### Study text
# # # # #

5 Important Historical Facts About Tarot Cards You Must Know

For centuries, tarot cards have captivated individuals as a means of divination and fortune-telling. They are a mystical cultural asset with a diverse range of motifs and meanings. A tarot deck consists of 78 cards that depict various symbols and religious influences. Despite extensive studies by scholars and historians, tarot cards still maintain an enigmatic aura, which makes them all the more intriguing. Explore 5 significant historical aspects about tarot and its fascinating origin and evolution.

Important facts about tarot cards

1.) Tarot Cards Were Used for Games

The origin of tarot cards is shrouded in mystery, but most historians agree that they are an evolution of game cards that date back around the 14th century in Europe. The first game cards were believed to have originated from the Islamic-Arabic regions.

Despite being banned in some town books for religious reasons, their popularity eventually led to increased production in Italy, France, Germany, and Belgium.

Before mass production, card games were mainly handmade for wealthy families as miniature paintings. The card designs often depicted members of the aristocracy, making them valuable gifts within royal society.

2.) The Oldest Tarot Decks Are Still Preserved Today

The cities of Bologna, Florence, Venice, and Milan in Northern Italy are known as the hotbeds of tarot cards today. The oldest tarot decks were commissioned around the mid-15th century by the Duke of Milan, Filippo Maria Visconti, and his heir Francesco Sforza. They have since inspired numerous replicas.

Known as the Visconti-Sforza-Tarocchi, the tarot cards are nearly completely preserved and exhibited in the Pierpont Morgan Library in New York City, at the Accademia Carrara in Bergamo, Italy, and in the Beinecke Rare Book and Manuscript Library at Yale University.

Another highly popular tarot deck is the Tarot de Marseille, also known as the Marseille Tarot. It originated in France during the 16th century and is regarded as the forerunner of modern-day esoteric tarot cards. These cards were also initially used solely as gaming cards.

major arcana from the Visconti Sforza tarot cards

Replica of the Visconti-Sforza-Tarot  © bycagla.com

3.) Card Games Were Mainly Handmade for Wealthy Families

Tarot cards often portray members of the aristocracy, which is why they were valuable gifts within feudal society. The Visconti-Sforza decks are a collection of cards that were beautifully hand-painted and decorated with leaf gold.

In addition to depicting allegorical references to ancient virtues, and Christian figures, the cards also represent social classes from the Renaissance period. The Fool symbolizes the lowest social rank, while the noble class is represented by The Emperor and The Empress.

# # # # #

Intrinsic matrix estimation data
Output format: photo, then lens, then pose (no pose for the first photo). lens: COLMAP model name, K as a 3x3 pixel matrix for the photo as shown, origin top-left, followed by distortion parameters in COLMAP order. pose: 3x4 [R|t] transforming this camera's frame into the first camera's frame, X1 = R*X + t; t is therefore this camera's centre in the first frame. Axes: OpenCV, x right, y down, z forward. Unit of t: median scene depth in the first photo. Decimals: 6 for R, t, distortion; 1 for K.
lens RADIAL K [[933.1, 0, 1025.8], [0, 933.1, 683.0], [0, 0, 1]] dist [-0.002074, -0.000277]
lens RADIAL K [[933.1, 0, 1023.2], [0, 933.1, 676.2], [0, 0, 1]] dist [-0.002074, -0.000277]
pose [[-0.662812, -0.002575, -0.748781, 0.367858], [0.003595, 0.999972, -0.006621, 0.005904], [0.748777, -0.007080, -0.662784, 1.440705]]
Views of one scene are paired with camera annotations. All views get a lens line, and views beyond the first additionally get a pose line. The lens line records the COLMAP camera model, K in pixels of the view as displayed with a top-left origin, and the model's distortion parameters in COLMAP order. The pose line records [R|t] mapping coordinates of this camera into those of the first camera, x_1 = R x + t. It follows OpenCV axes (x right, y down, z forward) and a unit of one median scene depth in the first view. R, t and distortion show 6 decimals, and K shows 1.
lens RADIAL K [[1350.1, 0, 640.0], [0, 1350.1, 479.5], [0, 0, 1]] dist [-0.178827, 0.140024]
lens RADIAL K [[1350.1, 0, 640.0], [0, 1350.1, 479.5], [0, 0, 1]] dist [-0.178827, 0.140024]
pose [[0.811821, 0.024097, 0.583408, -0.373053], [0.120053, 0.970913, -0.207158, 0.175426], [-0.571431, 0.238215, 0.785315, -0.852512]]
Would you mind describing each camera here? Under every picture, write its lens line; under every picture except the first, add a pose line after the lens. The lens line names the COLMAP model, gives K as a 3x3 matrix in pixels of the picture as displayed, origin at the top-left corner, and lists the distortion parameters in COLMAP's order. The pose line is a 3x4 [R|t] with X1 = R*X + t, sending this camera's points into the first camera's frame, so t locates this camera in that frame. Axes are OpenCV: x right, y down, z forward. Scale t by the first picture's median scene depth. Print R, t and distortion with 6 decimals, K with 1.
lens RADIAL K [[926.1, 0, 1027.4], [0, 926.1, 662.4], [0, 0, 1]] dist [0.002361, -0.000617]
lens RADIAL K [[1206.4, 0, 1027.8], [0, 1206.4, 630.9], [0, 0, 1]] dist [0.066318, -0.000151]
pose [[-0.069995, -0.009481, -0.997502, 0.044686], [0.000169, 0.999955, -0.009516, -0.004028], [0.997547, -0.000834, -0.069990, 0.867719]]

# # # # #

### Work instructions
[1] In the tarot history text, return the passage from "Before mass production, card" to "within royal society.", word for word.
[2] Using the tarot history text, mark each statement yes or no and quote the words that decide it: (a) The Tarot de Marseille originated in Italy during the 15th century. (b) A tarot deck consists of 78 cards. (c) The Fool represents the noble class.
[3] According to the tarot history text, who commissioned the oldest tarot decks?

### Per-task answers
[1]
Before mass production, card games were mainly handmade for wealthy families as miniature paintings. The card designs often depicted members of the aristocracy, making them valuable gifts within royal society.

[2]
(a) No: "It originated in France during the 16th century"
(b) Yes: "A tarot deck consists of 78 cards"
(c) No: "The Fool symbolizes the lowest social rank, while the noble class is represented by The Emperor and The Empress"

[3] The Duke of Milan, Filippo Maria Visconti, and his heir Francesco Sforza.